戦とカラス
「マスター何かありましたか?」
この子は変なところで勘がいい。苦笑を漏らしてしまった。
「ありましたけど、君が気にすることではありませんよ」
そういって気を紛らわせてやろうと、甘いもので気を引く。案の定すぐにそれを忘れて甘いものに、彼女がいないうちに焼いておいたナッツのクッキーに夢中になる。
「……」
紅茶を入れるために厨房に入り、ふっと、隠していた感情をさらけ出す。まったく、困った小鳥だ。

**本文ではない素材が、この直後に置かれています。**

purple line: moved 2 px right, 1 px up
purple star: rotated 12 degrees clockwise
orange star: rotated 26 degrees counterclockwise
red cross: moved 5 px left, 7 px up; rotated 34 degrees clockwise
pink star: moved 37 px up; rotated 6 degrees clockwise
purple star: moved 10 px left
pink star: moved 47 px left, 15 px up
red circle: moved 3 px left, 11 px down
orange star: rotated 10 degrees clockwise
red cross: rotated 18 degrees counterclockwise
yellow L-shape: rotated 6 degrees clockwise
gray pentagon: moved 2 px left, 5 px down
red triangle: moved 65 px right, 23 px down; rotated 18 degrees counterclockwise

次に彼女の前に出るときには、この感情はしまっておかないと、心の中で呟いて、ポットを蒸らしてから茶葉を入れて、炎の精霊石で加持をしたポットに淹れたてのお茶を移し替えてカップを二つ持つ。
「イレーニャ、お茶が淹れおわりましたよ」
んぐんぐと食べているイレーニャにお茶を差し出すと、猫舌ならぬ鳥舌で、あっちっと目をつぶった。まったく、本当に学習能力のない。
「少し待っていてくださいね」
苦い笑みを浮かべながら熱を散らしてちょうどいいぬるさになったのを確認して、差し出す。
「おいしい!」
「ありがとうございます」
食が一番の楽しみ、と言いたげなその嬉しそうな表情に、単純はいいな、とうらやむ自分がいることに気づいて、ため息をついた。
「マスター?」
「ああ、いえ、何でもありませんよ」
少なくとも、殺しの道具として見られていることに動揺しているのではない。むしろ古代魔法の威力を見てきた彼らが、私をそう見ているのは当たり前のことだ。
「なんで魔力なんてもって生まれてきたんでしょうねえ」
詮無いことだけれども、たまに考えてしまう。ゆっくりと紅茶を口元に持ってきて一息で飲み干す。

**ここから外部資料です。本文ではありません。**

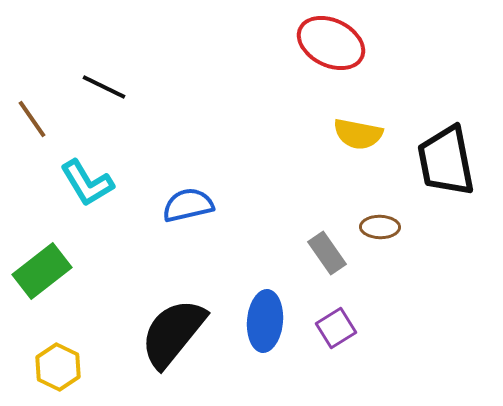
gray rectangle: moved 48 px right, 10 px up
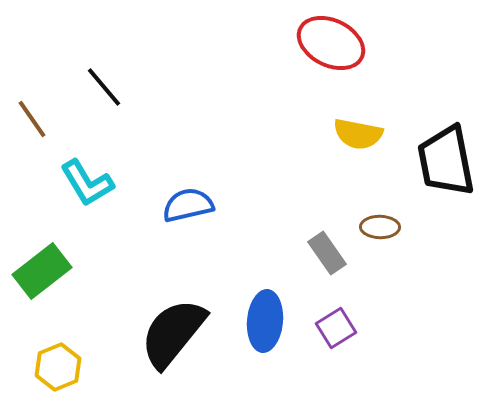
black line: rotated 24 degrees clockwise
yellow hexagon: rotated 12 degrees clockwise
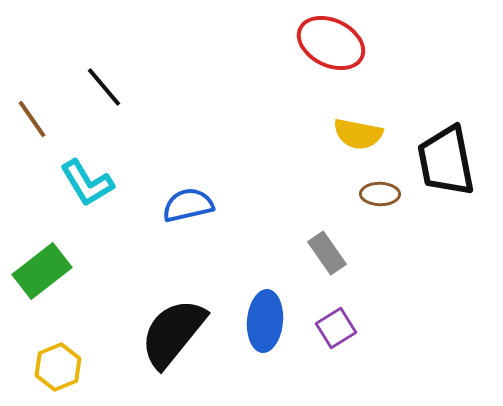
brown ellipse: moved 33 px up
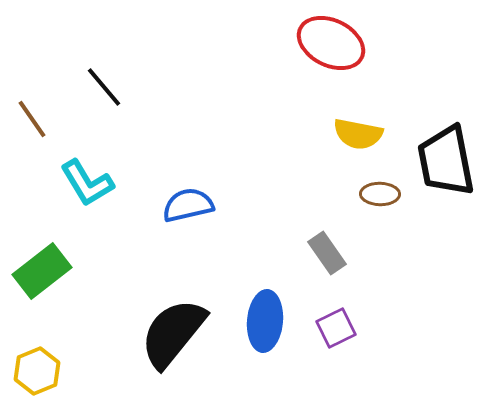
purple square: rotated 6 degrees clockwise
yellow hexagon: moved 21 px left, 4 px down
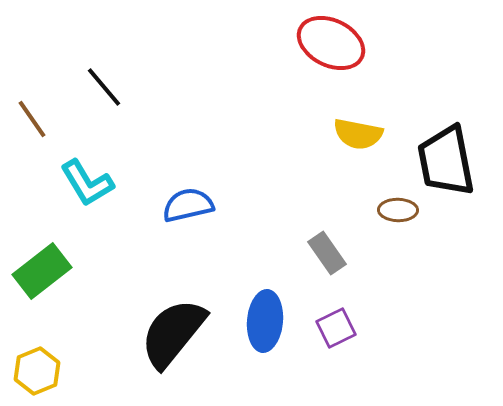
brown ellipse: moved 18 px right, 16 px down
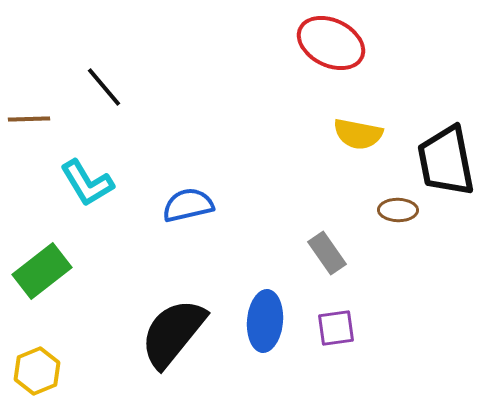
brown line: moved 3 px left; rotated 57 degrees counterclockwise
purple square: rotated 18 degrees clockwise
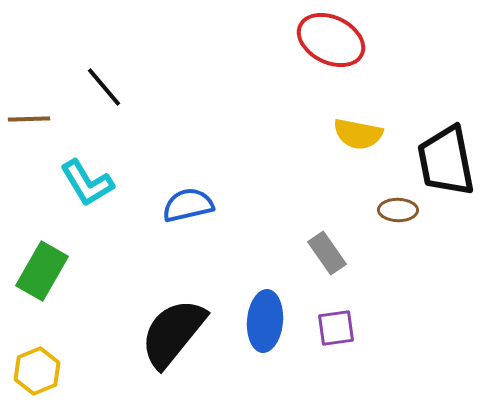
red ellipse: moved 3 px up
green rectangle: rotated 22 degrees counterclockwise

「すみませんね。私はこれから、研究を始めるので、必要な時以外は入ってこないでくださいね」
そういって、彼女に何か言われる前に逃げるように席を立った。いらないことを口走りそうで怖かったからだ。
部屋に戻って彼女がくれたフローライトのリングを握りしめる。
「別れが、つらくなってしまうじゃないですか」
そんなつぶやきだけが、一人の部屋にぽつりと、響いた――。